Wali Kota Salatiga Ajak Seniman dan PKK Bersinergi Gempur Rokok Ilegal
- 20 Apr 2026 08:45 WIB
- Semarang
RRI.CO.ID, Salatiga — Pemerintah Kota Salatiga menggencarkan gerakan gempur rokok ilegal dengan melibatkan komunitas seni dan kader PKK. Upaya ini dilakukan untuk memperluas edukasi sekaligus mendorong gerakan kolektif masyarakat dalam menekan peredaran rokok ilegal.
Langkah tersebut diwujudkan melalui sosialisasi Dana Bagi Hasil Cukai Hasil Tembakau (DBHCHT) yang digelar Dinas Kebudayaan dan Pariwisata di Gedung Pertemuan Daerah (GPD), Jumat, 17 April 2026. Kegiatan ini menyasar berbagai elemen masyarakat, termasuk seniman dan penggerak PKK.
Wali Kota Salatiga, Robby Hernawan menegaskan, pemberantasan rokok ilegal tidak bisa hanya mengandalkan pemerintah.

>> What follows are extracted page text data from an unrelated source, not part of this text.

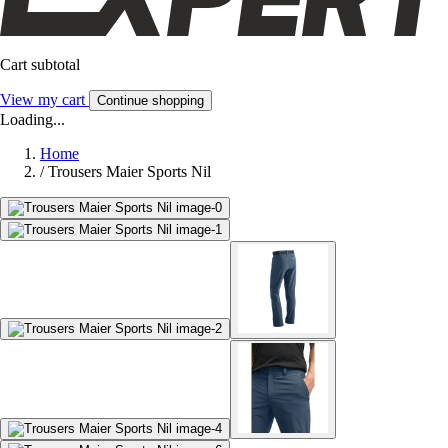
Cart subtotal
View my cart
Continue shopping
Loading...
Home
/
Trousers Maier Sports Nil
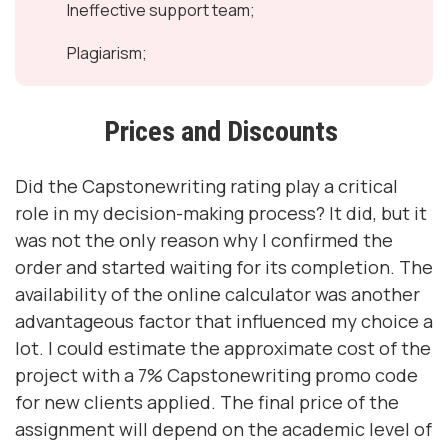
Ineffective support team;
Plagiarism;
Prices and Discounts
Did the Capstonewriting rating play a critical
role in my decision-making process? It did, but it
was not the only reason why I confirmed the
order and started waiting for its completion. The
availability of the online calculator was another
advantageous factor that influenced my choice a
lot. I could estimate the approximate cost of the
project with a 7% Capstonewriting promo code
for new clients applied. The final price of the
assignment will depend on the academic level of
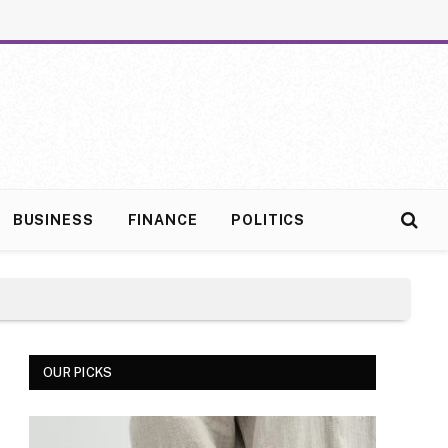
BUSINESS
FINANCE
POLITICS
OUR PICKS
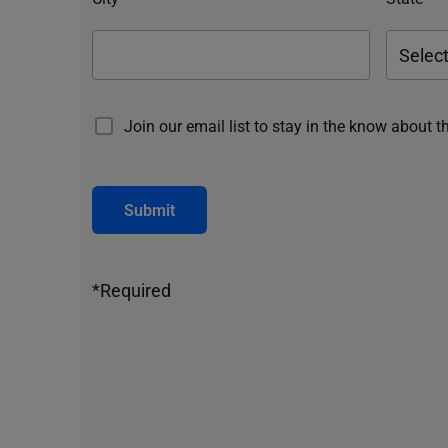
Join our email list to stay in the know about t
Submit
*Required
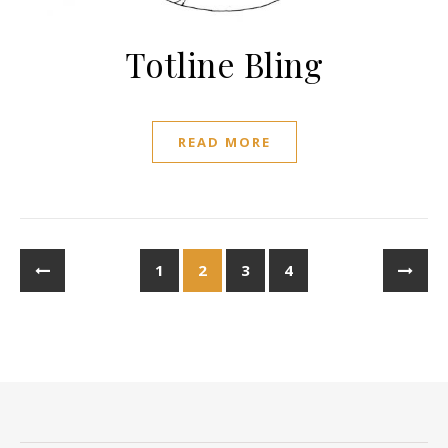
Totline Bling
READ MORE
1
2
3
4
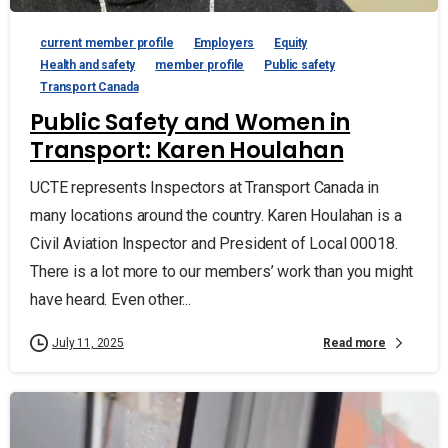
current member profile
Employers
Equity
Health and safety
member profile
Public safety
Transport Canada
Public Safety and Women in
Transport: Karen Houlahan
UCTE represents Inspectors at Transport Canada in
many locations around the country. Karen Houlahan is a
Civil Aviation Inspector and President of Local 00018.
There is a lot more to our members’ work than you might
have heard. Even other...
Read more
July 11, 2025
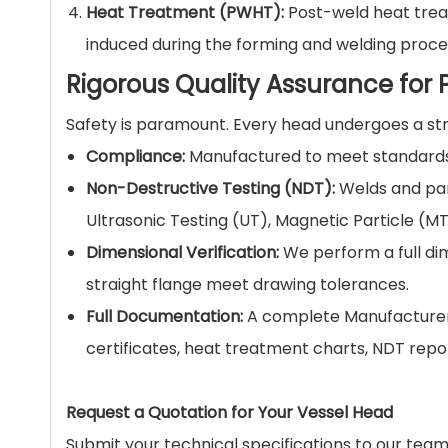
Heat Treatment (PWHT):
Post-weld heat treat
induced during the forming and welding proces
Rigorous Quality Assurance for P
Safety is paramount. Every head undergoes a stri
Compliance:
Manufactured to meet standards 
Non-Destructive Testing (NDT):
Welds and par
Ultrasonic Testing (UT), Magnetic Particle (MT
Dimensional Verification:
We perform a full dim
straight flange meet drawing tolerances.
Full Documentation:
A complete Manufacturer'
certificates, heat treatment charts, NDT repo
Request a Quotation for Your Vessel Head
Submit your technical specifications to our team.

Menurutnya, gerakan ini harus dimulai dari kesadaran individu dan menjadi aksi bersama.
“Gempur Rokok Ilegal harus jadi gerakan kolektif. Salatiga harus menjadi kota yang tidak memberi ruang sedikitpun bagi peredaran rokok ilegal. Makanya, mari kita gempur mulai dari diri kita sendiri dan dimulai hari ini juga,” ujarnya saat memberikan arahan kepada peserta sosialisasi.
Ketua TP PKK Kota Salatiga, Retno Robby Hernawan, menilai keluarga memiliki peran penting dalam membendung peredaran barang ilegal. Ia mendorong para ibu untuk aktif mengawasi lingkungan rumah tangga.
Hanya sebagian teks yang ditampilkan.